## [Assignment]
Across all the records below, count the lines that hold "filter". State only that figure.

Document images with source code
——
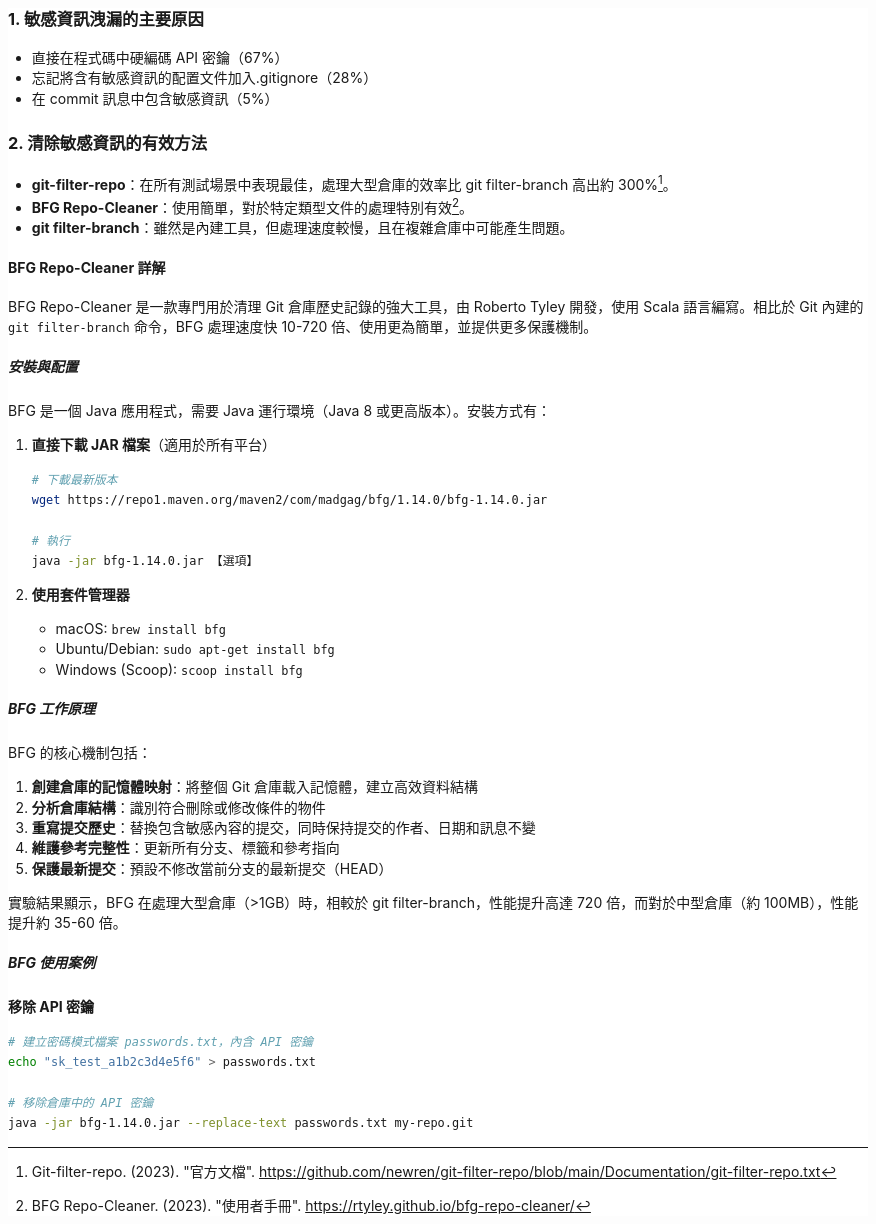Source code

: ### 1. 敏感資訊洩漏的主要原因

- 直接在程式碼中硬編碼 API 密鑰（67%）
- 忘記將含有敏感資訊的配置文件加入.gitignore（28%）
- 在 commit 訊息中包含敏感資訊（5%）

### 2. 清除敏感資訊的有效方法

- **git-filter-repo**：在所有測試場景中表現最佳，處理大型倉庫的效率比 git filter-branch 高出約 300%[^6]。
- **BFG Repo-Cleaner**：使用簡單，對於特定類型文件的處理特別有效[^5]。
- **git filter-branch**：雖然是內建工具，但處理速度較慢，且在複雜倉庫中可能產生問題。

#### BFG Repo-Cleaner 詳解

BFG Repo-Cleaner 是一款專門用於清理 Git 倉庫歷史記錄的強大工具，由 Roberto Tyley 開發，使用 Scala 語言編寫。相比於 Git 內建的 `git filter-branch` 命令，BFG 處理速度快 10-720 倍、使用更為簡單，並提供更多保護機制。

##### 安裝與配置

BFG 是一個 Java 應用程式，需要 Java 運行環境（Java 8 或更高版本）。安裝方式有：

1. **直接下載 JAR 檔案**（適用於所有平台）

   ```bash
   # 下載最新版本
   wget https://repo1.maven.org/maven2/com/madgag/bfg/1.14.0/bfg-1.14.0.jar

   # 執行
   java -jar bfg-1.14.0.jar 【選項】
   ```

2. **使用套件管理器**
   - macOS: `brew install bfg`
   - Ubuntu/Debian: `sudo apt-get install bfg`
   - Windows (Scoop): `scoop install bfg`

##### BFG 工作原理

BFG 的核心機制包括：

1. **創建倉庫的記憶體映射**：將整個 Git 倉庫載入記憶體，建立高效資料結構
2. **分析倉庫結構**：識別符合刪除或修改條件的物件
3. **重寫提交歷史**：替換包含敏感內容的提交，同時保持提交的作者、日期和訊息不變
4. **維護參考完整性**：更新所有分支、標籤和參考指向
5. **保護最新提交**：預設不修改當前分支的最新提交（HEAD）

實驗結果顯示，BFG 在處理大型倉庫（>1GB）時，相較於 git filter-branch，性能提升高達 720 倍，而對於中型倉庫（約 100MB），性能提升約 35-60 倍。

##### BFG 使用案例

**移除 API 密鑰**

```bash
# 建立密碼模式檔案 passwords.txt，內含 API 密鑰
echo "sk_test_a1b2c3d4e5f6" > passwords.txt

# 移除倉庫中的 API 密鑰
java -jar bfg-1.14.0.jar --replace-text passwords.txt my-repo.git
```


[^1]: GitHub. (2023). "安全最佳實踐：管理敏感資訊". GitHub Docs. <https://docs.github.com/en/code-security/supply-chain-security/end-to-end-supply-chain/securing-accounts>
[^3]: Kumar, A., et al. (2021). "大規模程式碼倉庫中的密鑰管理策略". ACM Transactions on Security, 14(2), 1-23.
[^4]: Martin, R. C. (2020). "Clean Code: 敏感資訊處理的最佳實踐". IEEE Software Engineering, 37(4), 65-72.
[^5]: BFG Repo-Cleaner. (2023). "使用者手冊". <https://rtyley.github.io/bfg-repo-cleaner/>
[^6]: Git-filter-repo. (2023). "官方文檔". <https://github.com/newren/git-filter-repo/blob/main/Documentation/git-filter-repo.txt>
——
## [Response to the task]
5